- EXERCISE -
Every line with the string "typecheck" in it belongs in your answer, so copy them all from the data.

[Stored data]

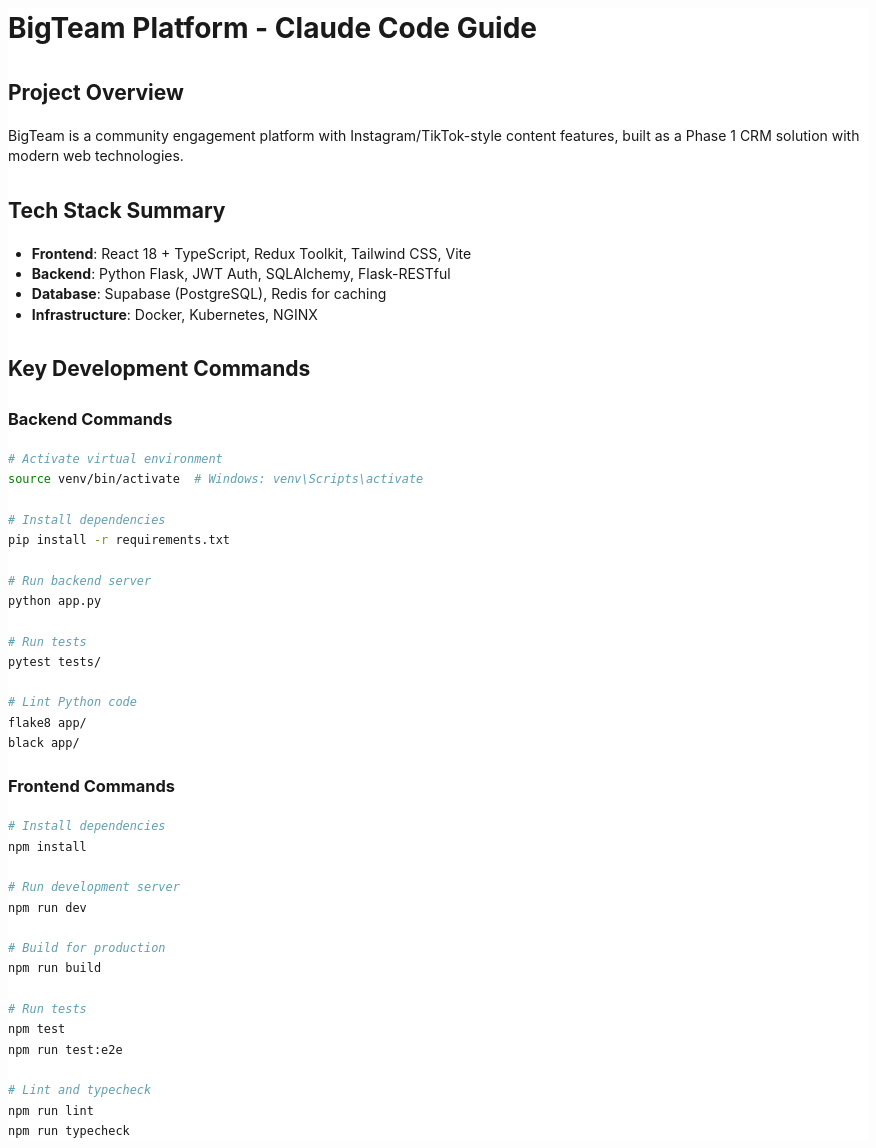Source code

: # BigTeam Platform - Claude Code Guide

## Project Overview
BigTeam is a community engagement platform with Instagram/TikTok-style content features, built as a Phase 1 CRM solution with modern web technologies.

## Tech Stack Summary
- **Frontend**: React 18 + TypeScript, Redux Toolkit, Tailwind CSS, Vite
- **Backend**: Python Flask, JWT Auth, SQLAlchemy, Flask-RESTful
- **Database**: Supabase (PostgreSQL), Redis for caching
- **Infrastructure**: Docker, Kubernetes, NGINX

## Key Development Commands

### Backend Commands
```bash
# Activate virtual environment
source venv/bin/activate  # Windows: venv\Scripts\activate

# Install dependencies
pip install -r requirements.txt

# Run backend server
python app.py

# Run tests
pytest tests/

# Lint Python code
flake8 app/
black app/
```

### Frontend Commands
```bash
# Install dependencies
npm install

# Run development server
npm run dev

# Build for production
npm run build

# Run tests
npm test
npm run test:e2e

# Lint and typecheck
npm run lint
npm run typecheck
```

- REPLY -
# Lint and typecheck
npm run typecheck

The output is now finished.